Background: Coffee is a widely consumed beverage. Evidence suggests that coffee consumption is associated with a substantially lower risk of type 2 diabetes (1). However, there is paucity of literature on whether coffee consumption has any protective effect on people who already have diabetes. We sought to examine the association between caffeine consumption and hemoglobin A1c (HbA1c) among adults with diabetes in US population.

Methods: We used the data from National Health and Nutrition Examination Survey cycles 6, 7, and 8 (NHANES 2009-2014). Diabetes status was self-reported. Average daily caffeine consumption was calculated based on two 24-hour dietary recall interviews. Each variable was summarized by the mean and standard error for continuous variables and frequency and percent for categorical variables. Baseline patient characteristics were compared by using ANOVA for continuous variables and Chi-squared tests for categorical variables. Univariate and multivariable linear regression modeling was performed for HbA1c as a continuous outcome with average daily caffeine as the primary predictor of interest. Multivariable models were each adjusted for age, gender, race, BMI, income to poverty ratio (IPR), insurance, education, daily physical activity, smoking status, total daily calories, daily fat and magnesium intake, and current diabetes medications. All analyses were adjusted for the NHANES survey sampling design using the appropriate weights. Data processing and analysis were performed using SAS 9.4 (SAS Institute, Cary, NC).

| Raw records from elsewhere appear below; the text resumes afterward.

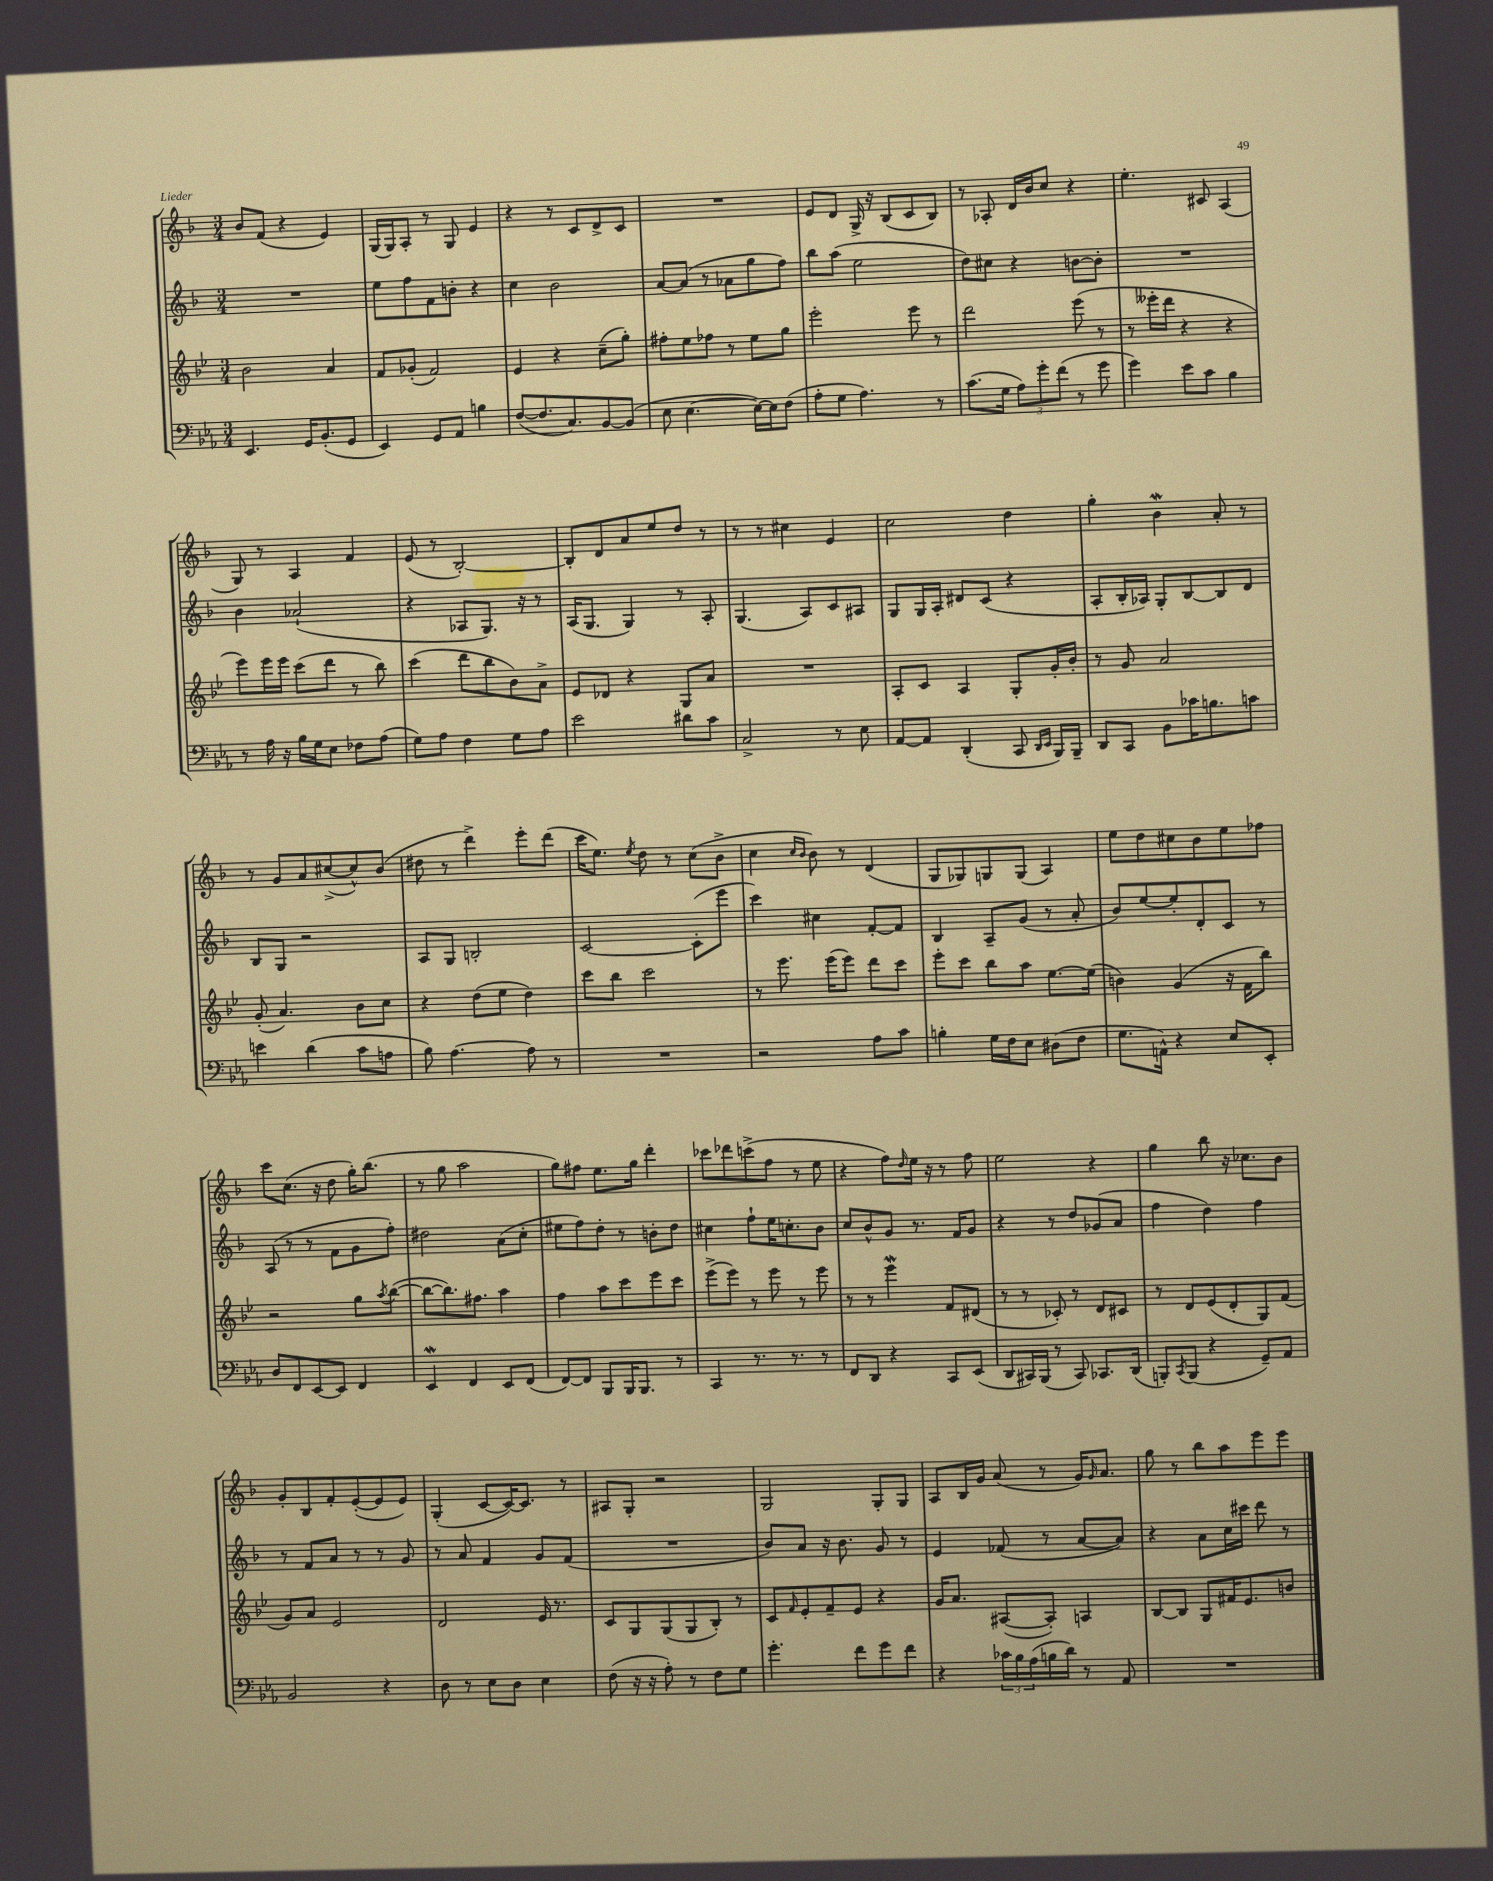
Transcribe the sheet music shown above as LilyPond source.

<<
\new StaffGroup <<
\new Staff = "s0" {
    \clef treble \key f \major \numericTimeSignature \time 3/4
    bes'8 f'8( r4 e'4) |
    g16( g16) a8-. r8 g8 e'4 |
    r4 r8 c'8 d'8-> c'8 |
    R2. |
    e'8 d'8 g16-> r16 bes8( c'8 bes8) |
    r8 aes8-. d'16 bes'16 c''8 r4 |
    e''4.-. cis'8 a4( |
    g8) r8 a4 f'4 |
    e'8( r8 bes2~-.) |
    bes8-. d'8 a'8 e''8 d''8 r8 |
    r8 r8 cis''4 e'4 |
    c''2 d''4 |
    g''4-. bes'4\mordent a'8-. r8 |
    r8 g'8 a'8 cis''8~->( cis''8-^) bes'8( |
    dis''8 r8 d'''4->) e'''8-. d'''8( |
    c'''16 e''8.) \acciaccatura { e''8 } d''8 r8 c''8( bes'8-> |
    c''4 \grace { c''16 bes'16 } bes'8) r8 d'4( |
    g8 ges8) g8 g8( a4) |
    e''8 d''8 cis''8 bes'8 e''8 fes''8 |
    c'''8 c''8.( r16 d''8 g''16-.) bes''8.( |
    r8 g''8 a''2 |
    g''8) fis''8 e''8. g''16 d'''4-. |
    ces'''8 des'''8 c'''8->( f''8 r8 e''8 |
    r4 f''8) \grace { d''16 } e''16 r16 r8 f''8 |
    e''2 r4 |
    g''4 bes''8 r16 ces''8. bes'8 |
    g'8-. bes8 f'8-. e'8~-.( e'8 e'8) |
    g4-.( c'8~ c'16~) c'8. r8 |
    ais8 g8-. r2 |
    g2 g8-. g8 |
    a8 bes16 g'16 a'8( r8 g'16) \grace { g'16 } a'8. |
    g''8 r8 bes''8 a''8 e'''8 e'''8 \bar "|." |
}
\new Staff = "s1" {
    \clef treble \key f \major \numericTimeSignature \time 3/4
    R2. |
    e''8 f''8 f'8 b'8-. r4 |
    c''4 bes'2 |
    a'8~ a'8( r8 aes'8 g''8 f''8) |
    bes''8 a''8( e''2 |
    d''8) cis''8 r4 b'8~ b'8-. |
    R2. |
    bes'4 aes'2-!( |
    r4 aes8 g8.) r16 r8 |
    a16( g8. g4) r8 a8-. |
    g4.( a8) c'8 ais8 |
    g8 g16 a16-. dis'8 c'8( r4 |
    a8-. bes16-. aes16) g8-. bes8~ bes8 d'8 |
    bes8 g8 r2 |
    a8 g8 b2-. |
    c'2~ c'8-.( e'''8 |
    c'''4) cis''4 f'8~-. f'8 |
    bes4 a8-- g'8( r8 a'8-. |
    bes'8) e''8~ e''8-. d'8-. c'8 r8 |
    a8( r8 r8 f'8 g'8 f''8-.) |
    dis''2 a'8( c''8-. |
    eis''8 f''8) d''8-. r8 b'8-. d''8 |
    cis''4 f''8-! e''16 c''8.-. bes'8 |
    c''8 bes'8-^ g'8 r8. f'16 g'8 |
    r4 r8 d''8 ges'8( a'8 |
    f''4 d''4) f''4 |
    r8 f'8 a'8 r8 r8 g'8 |
    r8 a'8 f'4 g'8 f'8( |
    R2. |
    bes'8) a'8 r16 bes'8. g'8 r8 |
    e'4 fes'8( r8 a'8~ a'8) |
    r4 a'8 c''16 cis'''16 d'''8 r8 \bar "|." |
}
\new Staff = "s2" {
    \clef treble \key bes \major \numericTimeSignature \time 3/4
    bes'2 a'4 |
    f'8 ges'8-.( f'2) |
    ees'4 r4 c''8--( g''8-.) |
    fis''8-. ees''8 fes''8 r8 ees''8 g''8 |
    ees'''2-. ees'''8 r8 |
    d'''2 ees'''8( r8 |
    r8 eeses'''16-. d'''16 r4 r4 |
    ees'''8) ees'''16 ees'''16 c'''8( d'''8 r8 bes''8) |
    c'''4( d'''8 bes''8 bes'8) a'8-> |
    ees'8 des'8 r4 g8 a'8 |
    R2. |
    a8-. c'8 a4 g8-. g'16-. bes'16-. |
    r8 g'8 a'2 |
    g'8-.( a'4.) bes'8 c''8 |
    r4 d''8( ees''8 d''4) |
    c'''8 bes''8 c'''2 |
    r8 ees'''8. ees'''16( ees'''8) d'''8 c'''8 |
    ees'''8-. c'''8 bes''8 a''8 ees''8.~ ees''16( |
    b'4) g'4( r16 f'16 bes''8) |
    r2 g''8 \acciaccatura { a''8 } bes''8~( |
    bes''8~ bes''8.) fis''8. a''4 |
    f''4 a''8 c'''8 ees'''8 c'''8 |
    ees'''8->( ees'''8) r8 ees'''8 r8 ees'''8 |
    r8 r8 ees'''4\mordent f'8 dis'8( |
    r8 r8 ces'8-.) r8 d'8 cis'8 |
    r8 d'8 ees'8( d'8-. g8) f'8( |
    g'8) a'8 ees'2 |
    d'2 ees'16 r8. |
    c'8 g8 g8( g8 bes8-.) r8 |
    c'8 \grace { f'16 } ees'8-. f'8-- ees'8 r4 |
    g'16 a'8. ais8~( ais8-.) a4 |
    bes8~ bes8 g8 fis'16 ees'8. b'8 \bar "|." |
}
\new Staff = "s3" {
    \clef bass \key ees \major \numericTimeSignature \time 3/4
    ees,4. g,16 bes,8.-.( g,8 |
    ees,4) g,8 aes,8 b4 |
    f8~( f8. c8.) bes,8~ bes,8( |
    ees8 ees4.~ ees16~) ees16 f8( |
    aes8-. g8 aes4.) r8 |
    c'8.( g16 \tuplet 3/2 { aes8) g'8-. f'8( } r8 g'8 |
    g'4) ees'8 c'8 bes4 |
    r8 aes16 r16 bes16 g16 ees8 fes8 aes8( |
    g8) aes8 f4 g8 aes8 |
    ees'2 dis'8 c'8 |
    c2-> r8 ees8 |
    aes,8~ aes,8 d,4-.( c,8 \grace { d,16 ees,16 } bes,,16) bes,,16-- |
    d,8 c,8 bes,8 ces'16 b8. c'8 |
    e'4 d'4( c'8 a8 |
    bes8) aes4.~ aes8 r8 |
    R2. |
    r2 aes8 c'8 |
    b4-. g16 f16 ees8 dis8( f8 |
    g8. a,16-^) r4 ees8 ees,8-. |
    d8 f,8 ees,8~ ees,8 f,4 |
    ees,4\mordent f,4 ees,8 f,8( |
    f,8~) f,8 bes,,8 bes,,16 bes,,8. r8 |
    c,4 r8. r8. r8 |
    f,8 d,8 r4 c,8 ees,8( |
    d,8 cis,16) bes,,16( r8 cis,8) ces,8. d,16( |
    b,,8-.) \acciaccatura { c,8 } b,,8( r4 g,8--) aes,8 |
    bes,2 r4 |
    d8 r8 ees8 d8 ees4 |
    f8( r16 r16 aes8-.) r8 f8 g8 |
    g'4.-. f'8 g'8 f'8 |
    r4 \tuplet 3/2 { ces'16 bes16 aes16( } b16 d'16) r8 aes,8 |
    R2. \bar "|." |
}
>>
>>
\layout { \context { \Score \remove "Bar_number_engraver" } }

Results: There were total 1,645 adults with diabetes with complete caffeine intake and HbA1c representing a population of 17,096,238 (weighted for national estimate). The average caffeine intake was 1.83 (SE 0.06) cups of coffee. The average HbA1c was 7.31% (SE 0.05%). HbA1c (< 8 vs. 8+ percent) varied significantly with age, smoking status, calories and fat intake, and use of diabetes medications (Table 1). Caffeine intake (< 1 vs. 1+ coffee cups) varied significantly with age, gender, race, IPR, insurance status, education, smoking status, calories, fat, and magnesium intake. Caffeine was not a significant predictor of HbA1c in both univariate and multivariable linear regression analyses. The estimated change in HbA1c was -0.008 (SE 0.03) percent for every increasing 1 cup of coffee (p = 0.79) after adjusting for all other variables (Table 2).

Conclusions: Despite the established evidence on the protective effect of coffee consumption on the future development of diabetes, our study based on NHANES shows that it has no protective effect on people who already have diabetes. It is possible that coffee loses its protective effect once diabetes ensues. More longitudinal studies are needed to validate these findings.
Reference:
1) Van Dam RM, Hu FB. Coffee consumption and risk of type 2 diabetes: a systematic review. JAMA 2005;294:97-104

IMAGE 1: Table 1. Demographics of the adults with diabetes included in the study from NHANES 2009-2014. Total number/sum in each category may not equal to 1,645 due to missing variables.

IMAGE 2: Table 2. Independent predictors of Glycohemoglobin (A1C).